- _EXERCISE DIRECTIONS_
The answer should be the exact lines from the line containing "Quando fui fazer" through the last line of the material below, with no pictures.
*** Block opens ***
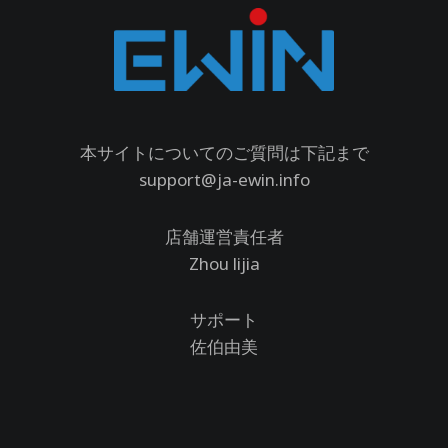
本サイトについてのご質問は下記まで
support@ja-ewin.info
店舗運営責任者
Zhou lijia
サポート
佐伯由美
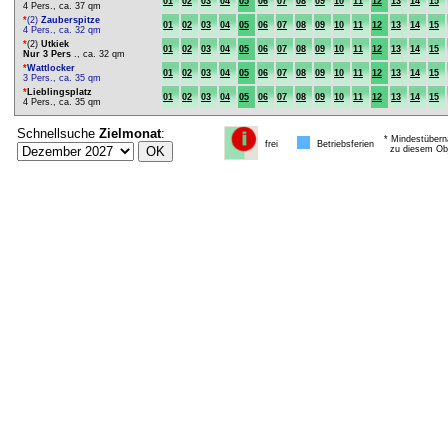
01
02
03
04
05
06
07
08
09
10
11
12
13
14
15
4 Pers., ca. 37 qm
*
(2)
Zauberspitze
01
02
03
04
05
06
07
08
09
10
11
12
13
14
15
4 Pers., ca. 32 qm
*
(2)
Utkiek
01
02
03
04
05
06
07
08
09
10
11
12
13
14
15
Nur 3 Pers
., ca. 32 qm
*
Wattlocker
01
02
03
04
05
06
07
08
09
10
11
12
13
14
15
3 Pers., ca. 35 qm
*
Lieblingsplatz
01
02
03
04
05
06
07
08
09
10
11
12
13
14
15
4 Pers., ca. 35 qm
Schnellsuche
Zielmonat
:
* Mindestübern
frei
Betriebsferien
zu diesem Obj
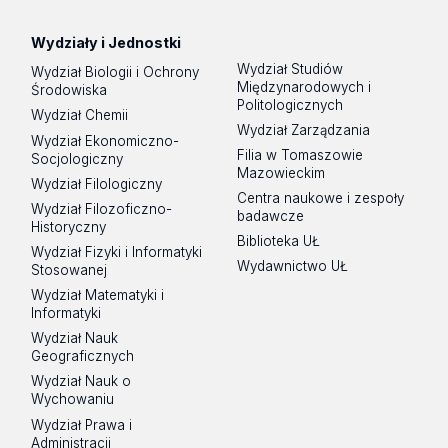
Wydziały i Jednostki
Wydział Studiów
Wydział Biologii i Ochrony
Międzynarodowych i
Środowiska
Politologicznych
Wydział Chemii
Wydział Zarządzania
Wydział Ekonomiczno-
Filia w Tomaszowie
Socjologiczny
Mazowieckim
Wydział Filologiczny
Centra naukowe i zespoły
Wydział Filozoficzno-
badawcze
Historyczny
Biblioteka UŁ
Wydział Fizyki i Informatyki
Wydawnictwo UŁ
Stosowanej
Wydział Matematyki i
Informatyki
Wydział Nauk
Geograficznych
Wydział Nauk o
Wychowaniu
Wydział Prawa i
Administracji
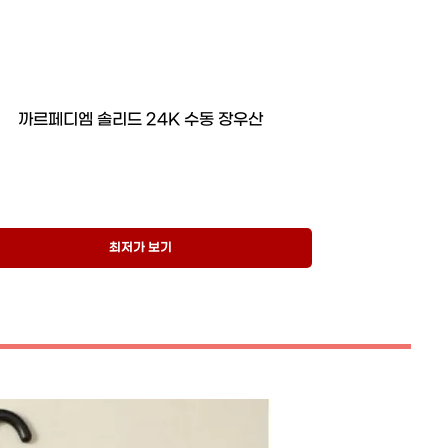
까르페디엠 솔리드 24K 수동 장우산
최저가 보기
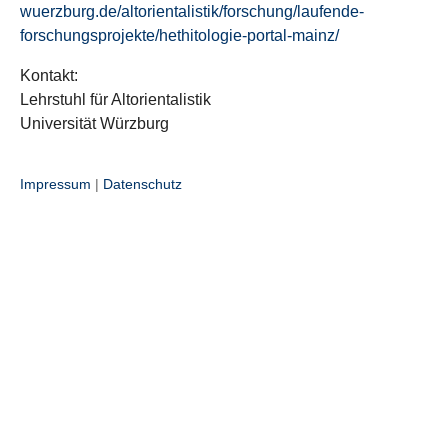
wuerzburg.de/altorientalistik/forschung/laufende-
forschungsprojekte/hethitologie-portal-mainz/
Kontakt:
Lehrstuhl für Altorientalistik
Universität Würzburg
Impressum
|
Datenschutz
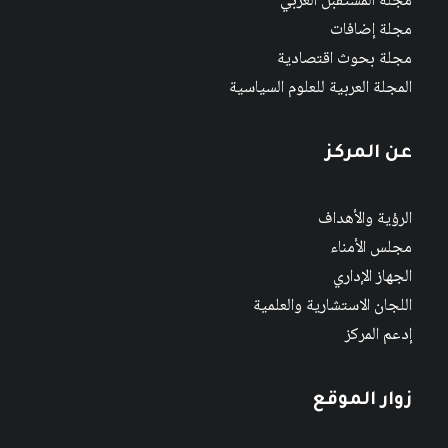
مجلة المستقبل العربي
مجلة إضافات
مجلة بحوث اقتصادية
المجلة العربية للعلوم السياسية
عن المركز
الرؤية والأهداف
مجلس الأمناء
الجهاز الإداري
اللجان الاستشارية والعلمية
إدعم المركز
زوار الموقع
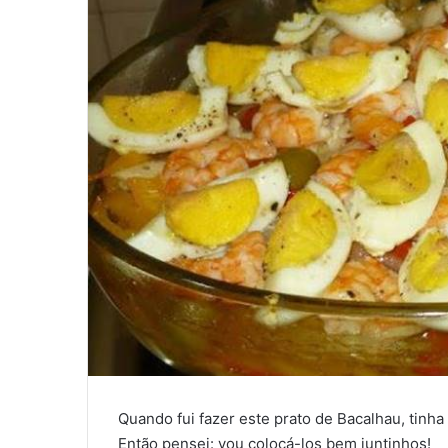
Quando fui fazer este prato de Bacalhau, tinha
Então pensei: vou colocá-los bem juntinhos!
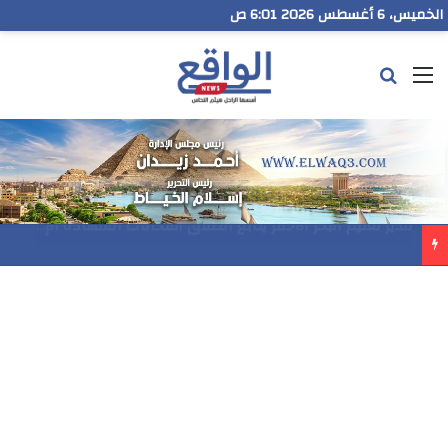
الخميس، 6 أغسطس 2026 6:01 ص
القائمة
بحث عن
مدير تعليم البحر الاحمر يتابع انطلاق امتحانات الشهادة الإعدادية ويؤكد: الانضباط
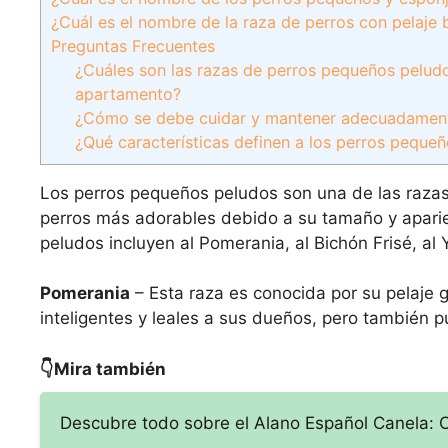
¿Cuál es el nombre de la raza de perros con pelaje
Preguntas Frecuentes
¿Cuáles son las razas de perros pequeños pelu
apartamento?
¿Cómo se debe cuidar y mantener adecuadamente
¿Qué características definen a los perros peque
Los perros pequeños peludos son una de las raza
perros más adorables debido a su tamaño y apari
peludos incluyen al Pomerania, al Bichón Frisé, al Y
Pomerania
– Esta raza es conocida por su pelaje 
inteligentes y leales a sus dueños, pero también 
👇Mira también
Descubre todo sobre el Alano Español Canela: Ca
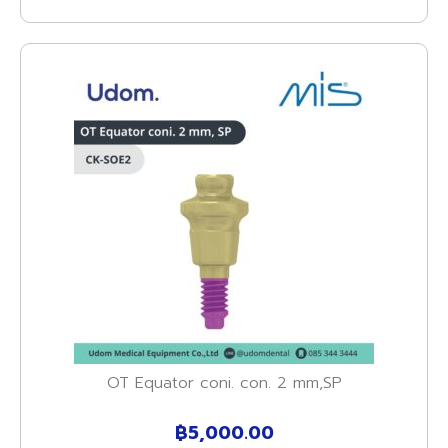
OT Equator coni. con. 2 mm,SP
฿
5,000.00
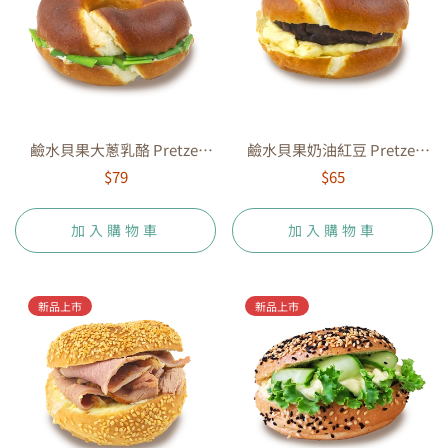
鹼水貝果大蔥乳酪 Pretzel
鹼水貝果奶油紅豆 Pretzel
Bagel With Scallion Cream
Bagel With Red Bean Butter
$79
$65
Cheese
加入購物車
加入購物車
新品上市
新品上市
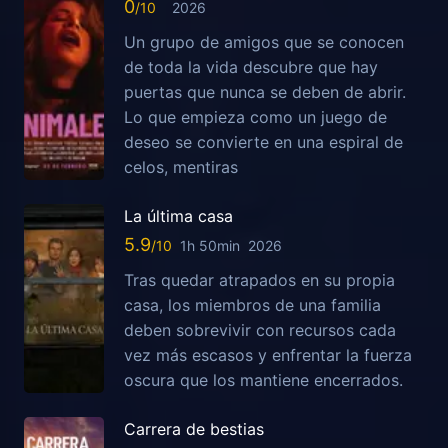
0
2026
Un grupo de amigos que se conocen
de toda la vida descubre que hay
puertas que nunca se deben de abrir.
Lo que empieza como un juego de
deseo se convierte en una espiral de
celos, mentiras
La última casa
5.9
1h 50min
2026
Tras quedar atrapados en su propia
casa, los miembros de una familia
deben sobrevivir con recursos cada
vez más escasos y enfrentar la fuerza
oscura que los mantiene encerrados.
Carrera de bestias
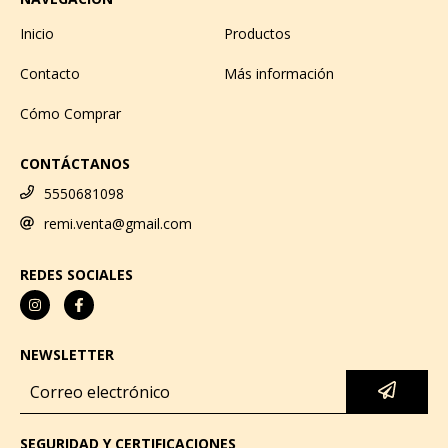
Inicio
Productos
Contacto
Más información
Cómo Comprar
CONTÁCTANOS
5550681098
remi.venta@gmail.com
REDES SOCIALES
NEWSLETTER
SEGURIDAD Y CERTIFICACIONES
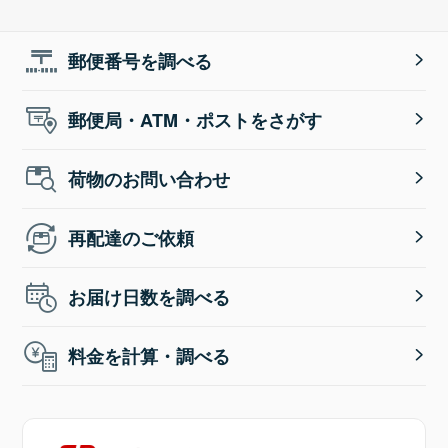
郵便番号を調べる
郵便局・ATM・ポストをさがす
荷物のお問い合わせ
再配達のご依頼
お届け日数を調べる
料金を計算・調べる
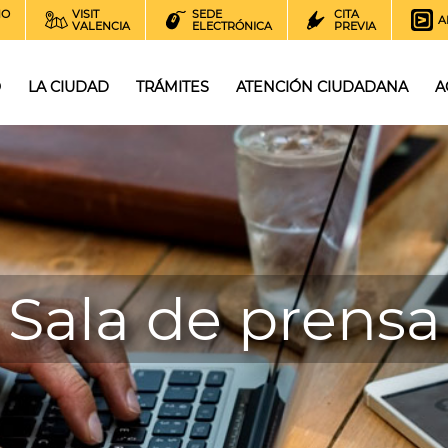
NO
VISIT
SEDE
CITA
A
VALENCIA
ELECTRÓNICA
PREVIA
O
LA CIUDAD
TRÁMITES
ATENCIÓN CIUDADANA
A
Sala de prensa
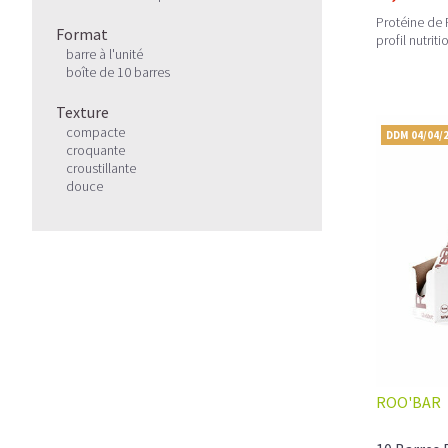
Protéine de 
Format
profil nutrit
barre à l'unité
boîte de 10 barres
Texture
compacte
DDM 04/04/
croquante
croustillante
douce
ROO'BAR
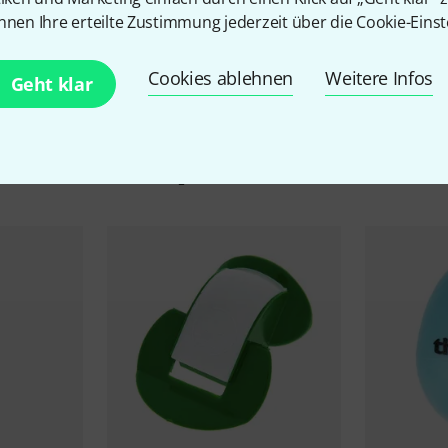
nnen Ihre erteilte Zustimmung jederzeit über die Cookie-Einst
Cookies ablehnen
Weitere Infos
Geht klar
Zubehör & passende Artike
*** Block closes ***
- _REPLY_
Quando fui fazer este prato de Bacalhau, tinha
Então pensei: vou colocá-los bem juntinhos!
الخميس، 6 أغسطس 2026 6:01 ص
القائمة
بحث عن
مدير تعليم البحر الاحمر يتابع انطلاق امتحانات الشهادة الإعدادية ويؤكد: الانضباط
¿Cuál es el nombre de la raza de perros con pelaje
Preguntas Frecuentes
¿Cuáles son las razas de perros pequeños pelu
apartamento?
¿Cómo se debe cuidar y mantener adecuadamente
¿Qué características definen a los perros peque
Los perros pequeños peludos son una de las raza
perros más adorables debido a su tamaño y apari
peludos incluyen al Pomerania, al Bichón Frisé, al Y
Pomerania
– Esta raza es conocida por su pelaje 
inteligentes y leales a sus dueños, pero también 
👇Mira también
Descubre todo sobre el Alano Español Canela: Ca
OT Equator coni. con. 2 mm,SP
฿
5,000.00
鹼水貝果大蔥乳酪 Pretzel
鹼水貝果奶油紅豆 Pretzel
Bagel With Scallion Cream
Bagel With Red Bean Butter
$79
$65
Cheese
加入購物車
加入購物車
新品上市
新品上市
0
2026
Un grupo de amigos que se conocen
de toda la vida descubre que hay
puertas que nunca se deben de abrir.
Lo que empieza como un juego de
deseo se convierte en una espiral de
celos, mentiras
La última casa
5.9
1h 50min
2026
Tras quedar atrapados en su propia
casa, los miembros de una familia
deben sobrevivir con recursos cada
vez más escasos y enfrentar la fuerza
oscura que los mantiene encerrados.
Carrera de bestias
Inicio
Productos
Contacto
Más información
Cómo Comprar
CONTÁCTANOS
5550681098
remi.venta@gmail.com
REDES SOCIALES
NEWSLETTER
SEGURIDAD Y CERTIFICACIONES
郵便番号を調べる
郵便局・ATM・ポストをさがす
荷物のお問い合わせ
再配達のご依頼
お届け日数を調べる
料金を計算・調べる
NO
VISIT
SEDE
CITA
A
VALENCIA
ELECTRÓNICA
PREVIA
O
LA CIUDAD
TRÁMITES
ATENCIÓN CIUDADANA
A
Sala de prensa
Protéine de 
Format
profil nutrit
barre à l'unité
boîte de 10 barres
Texture
compacte
DDM 04/04/
croquante
croustillante
douce
ROO'BAR
nnen Ihre erteilte Zustimmung jederzeit über die Cookie-Einst
Cookies ablehnen
Weitere Infos
Geht klar
Zubehör & passende Artike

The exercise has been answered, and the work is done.